WORK REQUIRED: Output only the lines below from the one containing "129 159 8438" to the one containing "227 52 43125", exactly as written, both ends kept.

[Stored data entries]
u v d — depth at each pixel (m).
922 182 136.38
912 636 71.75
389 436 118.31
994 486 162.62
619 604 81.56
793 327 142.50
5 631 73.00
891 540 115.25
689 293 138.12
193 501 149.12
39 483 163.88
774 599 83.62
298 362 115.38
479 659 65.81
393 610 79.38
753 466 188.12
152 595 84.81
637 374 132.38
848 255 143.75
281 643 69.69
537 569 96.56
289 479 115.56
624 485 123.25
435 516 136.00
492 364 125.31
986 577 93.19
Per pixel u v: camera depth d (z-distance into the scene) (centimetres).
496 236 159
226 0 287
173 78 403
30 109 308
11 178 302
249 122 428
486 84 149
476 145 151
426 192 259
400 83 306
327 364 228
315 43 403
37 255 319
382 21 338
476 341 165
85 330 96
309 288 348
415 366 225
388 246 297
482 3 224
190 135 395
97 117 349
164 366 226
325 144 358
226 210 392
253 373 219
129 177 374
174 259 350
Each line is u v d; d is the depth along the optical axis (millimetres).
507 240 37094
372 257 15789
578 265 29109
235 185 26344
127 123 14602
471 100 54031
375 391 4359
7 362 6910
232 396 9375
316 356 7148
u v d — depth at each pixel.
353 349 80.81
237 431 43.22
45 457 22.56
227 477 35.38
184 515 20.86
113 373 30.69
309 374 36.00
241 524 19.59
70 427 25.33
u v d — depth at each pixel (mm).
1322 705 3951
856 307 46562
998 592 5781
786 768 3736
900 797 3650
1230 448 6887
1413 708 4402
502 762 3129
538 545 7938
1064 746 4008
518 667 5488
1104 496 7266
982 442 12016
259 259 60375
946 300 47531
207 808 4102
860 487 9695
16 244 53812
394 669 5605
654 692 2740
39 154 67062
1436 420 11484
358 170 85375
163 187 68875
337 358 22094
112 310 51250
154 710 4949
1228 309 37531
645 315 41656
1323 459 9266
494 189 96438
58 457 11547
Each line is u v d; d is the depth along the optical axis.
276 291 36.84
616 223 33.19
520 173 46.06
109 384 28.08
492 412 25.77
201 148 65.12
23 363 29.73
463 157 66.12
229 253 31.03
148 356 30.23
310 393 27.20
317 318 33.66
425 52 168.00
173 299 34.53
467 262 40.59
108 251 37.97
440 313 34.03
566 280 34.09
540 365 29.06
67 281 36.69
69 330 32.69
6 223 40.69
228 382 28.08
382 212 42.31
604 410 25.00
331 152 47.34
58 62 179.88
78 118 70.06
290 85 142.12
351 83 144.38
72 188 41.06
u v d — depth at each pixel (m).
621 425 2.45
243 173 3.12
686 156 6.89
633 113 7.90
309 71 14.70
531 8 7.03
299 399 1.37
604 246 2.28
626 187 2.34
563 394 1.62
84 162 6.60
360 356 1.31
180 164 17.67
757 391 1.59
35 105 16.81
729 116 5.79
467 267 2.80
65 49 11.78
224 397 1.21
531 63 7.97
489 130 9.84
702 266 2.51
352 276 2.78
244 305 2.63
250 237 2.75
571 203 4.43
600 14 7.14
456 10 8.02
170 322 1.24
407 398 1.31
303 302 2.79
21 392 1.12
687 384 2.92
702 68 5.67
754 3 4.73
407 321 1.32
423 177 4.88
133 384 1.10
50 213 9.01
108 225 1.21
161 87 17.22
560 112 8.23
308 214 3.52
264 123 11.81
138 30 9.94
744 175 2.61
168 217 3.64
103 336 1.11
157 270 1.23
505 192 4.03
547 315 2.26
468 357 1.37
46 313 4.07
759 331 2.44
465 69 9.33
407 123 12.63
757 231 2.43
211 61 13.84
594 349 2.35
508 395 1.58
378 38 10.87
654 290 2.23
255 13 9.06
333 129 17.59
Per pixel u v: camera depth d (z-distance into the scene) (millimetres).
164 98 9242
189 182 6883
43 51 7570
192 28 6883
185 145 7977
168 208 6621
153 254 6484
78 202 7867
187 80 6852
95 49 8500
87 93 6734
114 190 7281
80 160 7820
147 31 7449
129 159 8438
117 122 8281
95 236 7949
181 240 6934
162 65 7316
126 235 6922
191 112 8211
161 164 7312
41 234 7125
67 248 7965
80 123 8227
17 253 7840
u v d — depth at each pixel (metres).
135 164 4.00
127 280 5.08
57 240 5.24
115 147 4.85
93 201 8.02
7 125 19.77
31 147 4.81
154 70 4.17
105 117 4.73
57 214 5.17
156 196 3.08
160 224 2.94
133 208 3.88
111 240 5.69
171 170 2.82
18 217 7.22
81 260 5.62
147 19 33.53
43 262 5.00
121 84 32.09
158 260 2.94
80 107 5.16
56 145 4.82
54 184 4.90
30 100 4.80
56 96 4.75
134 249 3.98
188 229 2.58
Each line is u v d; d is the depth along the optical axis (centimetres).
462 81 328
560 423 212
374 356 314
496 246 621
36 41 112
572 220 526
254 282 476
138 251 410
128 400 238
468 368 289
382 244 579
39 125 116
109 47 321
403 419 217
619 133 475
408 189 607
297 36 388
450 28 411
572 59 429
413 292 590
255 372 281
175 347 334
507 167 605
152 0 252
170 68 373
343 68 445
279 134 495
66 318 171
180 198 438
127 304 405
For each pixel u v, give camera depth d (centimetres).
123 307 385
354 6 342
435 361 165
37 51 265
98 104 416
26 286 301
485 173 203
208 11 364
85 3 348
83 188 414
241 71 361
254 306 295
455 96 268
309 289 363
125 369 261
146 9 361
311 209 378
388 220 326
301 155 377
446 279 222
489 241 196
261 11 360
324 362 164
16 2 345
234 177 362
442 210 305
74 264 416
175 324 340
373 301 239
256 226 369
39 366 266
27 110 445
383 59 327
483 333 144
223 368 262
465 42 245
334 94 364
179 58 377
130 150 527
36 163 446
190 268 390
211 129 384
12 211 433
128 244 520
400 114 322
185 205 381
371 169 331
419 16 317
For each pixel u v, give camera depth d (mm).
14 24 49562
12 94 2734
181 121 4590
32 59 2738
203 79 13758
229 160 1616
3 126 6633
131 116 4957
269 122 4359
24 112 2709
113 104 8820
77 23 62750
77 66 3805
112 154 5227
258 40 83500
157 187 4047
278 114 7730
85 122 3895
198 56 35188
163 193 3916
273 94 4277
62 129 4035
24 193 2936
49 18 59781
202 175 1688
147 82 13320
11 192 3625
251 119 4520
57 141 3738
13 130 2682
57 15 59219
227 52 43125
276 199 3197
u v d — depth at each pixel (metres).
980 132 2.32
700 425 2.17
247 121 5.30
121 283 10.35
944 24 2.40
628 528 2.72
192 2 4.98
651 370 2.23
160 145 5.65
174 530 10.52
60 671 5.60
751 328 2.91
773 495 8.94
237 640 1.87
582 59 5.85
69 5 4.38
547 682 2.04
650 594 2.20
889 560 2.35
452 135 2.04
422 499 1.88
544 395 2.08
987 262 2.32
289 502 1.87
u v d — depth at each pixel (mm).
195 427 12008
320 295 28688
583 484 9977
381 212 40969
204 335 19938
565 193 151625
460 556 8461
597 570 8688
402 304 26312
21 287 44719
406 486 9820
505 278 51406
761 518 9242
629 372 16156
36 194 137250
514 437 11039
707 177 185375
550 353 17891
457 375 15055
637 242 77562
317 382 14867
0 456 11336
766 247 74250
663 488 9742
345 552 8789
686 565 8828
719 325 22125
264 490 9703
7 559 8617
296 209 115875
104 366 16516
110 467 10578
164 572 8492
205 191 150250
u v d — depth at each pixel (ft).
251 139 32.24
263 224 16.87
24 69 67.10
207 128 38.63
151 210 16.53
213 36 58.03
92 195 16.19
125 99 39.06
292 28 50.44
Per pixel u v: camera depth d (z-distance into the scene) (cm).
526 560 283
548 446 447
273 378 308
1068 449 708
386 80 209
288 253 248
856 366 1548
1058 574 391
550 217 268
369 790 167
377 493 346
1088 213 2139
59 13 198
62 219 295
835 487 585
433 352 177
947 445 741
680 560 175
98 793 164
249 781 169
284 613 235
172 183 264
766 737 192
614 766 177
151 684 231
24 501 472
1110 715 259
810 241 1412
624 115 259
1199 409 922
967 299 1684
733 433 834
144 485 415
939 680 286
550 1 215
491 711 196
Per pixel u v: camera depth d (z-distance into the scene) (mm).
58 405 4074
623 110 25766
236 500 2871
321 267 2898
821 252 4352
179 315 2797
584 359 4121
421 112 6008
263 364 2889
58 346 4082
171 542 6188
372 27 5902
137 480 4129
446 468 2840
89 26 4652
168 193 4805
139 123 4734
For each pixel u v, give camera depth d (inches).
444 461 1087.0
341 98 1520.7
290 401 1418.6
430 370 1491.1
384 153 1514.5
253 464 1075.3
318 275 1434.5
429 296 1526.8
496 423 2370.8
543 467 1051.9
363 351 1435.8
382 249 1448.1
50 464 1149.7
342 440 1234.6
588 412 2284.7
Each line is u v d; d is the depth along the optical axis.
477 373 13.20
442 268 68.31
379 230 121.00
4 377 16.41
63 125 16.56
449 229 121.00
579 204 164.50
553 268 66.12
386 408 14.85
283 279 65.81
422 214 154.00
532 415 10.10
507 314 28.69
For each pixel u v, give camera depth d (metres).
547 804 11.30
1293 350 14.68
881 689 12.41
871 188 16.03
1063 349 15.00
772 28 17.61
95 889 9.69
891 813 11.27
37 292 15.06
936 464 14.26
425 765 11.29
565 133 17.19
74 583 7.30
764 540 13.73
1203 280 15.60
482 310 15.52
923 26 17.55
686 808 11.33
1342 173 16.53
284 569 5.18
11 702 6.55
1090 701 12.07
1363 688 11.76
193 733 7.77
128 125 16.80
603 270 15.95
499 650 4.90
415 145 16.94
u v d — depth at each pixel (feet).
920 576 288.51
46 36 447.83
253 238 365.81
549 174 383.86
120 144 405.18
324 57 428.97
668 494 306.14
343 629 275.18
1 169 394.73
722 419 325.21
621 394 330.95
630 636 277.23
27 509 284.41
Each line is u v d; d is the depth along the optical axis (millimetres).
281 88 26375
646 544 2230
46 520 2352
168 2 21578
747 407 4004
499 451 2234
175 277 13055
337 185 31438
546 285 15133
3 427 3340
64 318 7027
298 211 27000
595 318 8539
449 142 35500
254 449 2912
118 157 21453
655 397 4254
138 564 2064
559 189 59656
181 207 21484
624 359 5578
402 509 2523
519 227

ANSWER:
129 159 8438
117 122 8281
95 236 7949
181 240 6934
162 65 7316
126 235 6922
191 112 8211
161 164 7312
41 234 7125
67 248 7965
80 123 8227
17 253 7840
u v d — depth at each pixel (metres).
135 164 4.00
127 280 5.08
57 240 5.24
115 147 4.85
93 201 8.02
7 125 19.77
31 147 4.81
154 70 4.17
105 117 4.73
57 214 5.17
156 196 3.08
160 224 2.94
133 208 3.88
111 240 5.69
171 170 2.82
18 217 7.22
81 260 5.62
147 19 33.53
43 262 5.00
121 84 32.09
158 260 2.94
80 107 5.16
56 145 4.82
54 184 4.90
30 100 4.80
56 96 4.75
134 249 3.98
188 229 2.58
Each line is u v d; d is the depth along the optical axis (centimetres).
462 81 328
560 423 212
374 356 314
496 246 621
36 41 112
572 220 526
254 282 476
138 251 410
128 400 238
468 368 289
382 244 579
39 125 116
109 47 321
403 419 217
619 133 475
408 189 607
297 36 388
450 28 411
572 59 429
413 292 590
255 372 281
175 347 334
507 167 605
152 0 252
170 68 373
343 68 445
279 134 495
66 318 171
180 198 438
127 304 405
For each pixel u v, give camera depth d (centimetres).
123 307 385
354 6 342
435 361 165
37 51 265
98 104 416
26 286 301
485 173 203
208 11 364
85 3 348
83 188 414
241 71 361
254 306 295
455 96 268
309 289 363
125 369 261
146 9 361
311 209 378
388 220 326
301 155 377
446 279 222
489 241 196
261 11 360
324 362 164
16 2 345
234 177 362
442 210 305
74 264 416
175 324 340
373 301 239
256 226 369
39 366 266
27 110 445
383 59 327
483 333 144
223 368 262
465 42 245
334 94 364
179 58 377
130 150 527
36 163 446
190 268 390
211 129 384
12 211 433
128 244 520
400 114 322
185 205 381
371 169 331
419 16 317
For each pixel u v, give camera depth d (mm).
14 24 49562
12 94 2734
181 121 4590
32 59 2738
203 79 13758
229 160 1616
3 126 6633
131 116 4957
269 122 4359
24 112 2709
113 104 8820
77 23 62750
77 66 3805
112 154 5227
258 40 83500
157 187 4047
278 114 7730
85 122 3895
198 56 35188
163 193 3916
273 94 4277
62 129 4035
24 193 2936
49 18 59781
202 175 1688
147 82 13320
11 192 3625
251 119 4520
57 141 3738
13 130 2682
57 15 59219
227 52 43125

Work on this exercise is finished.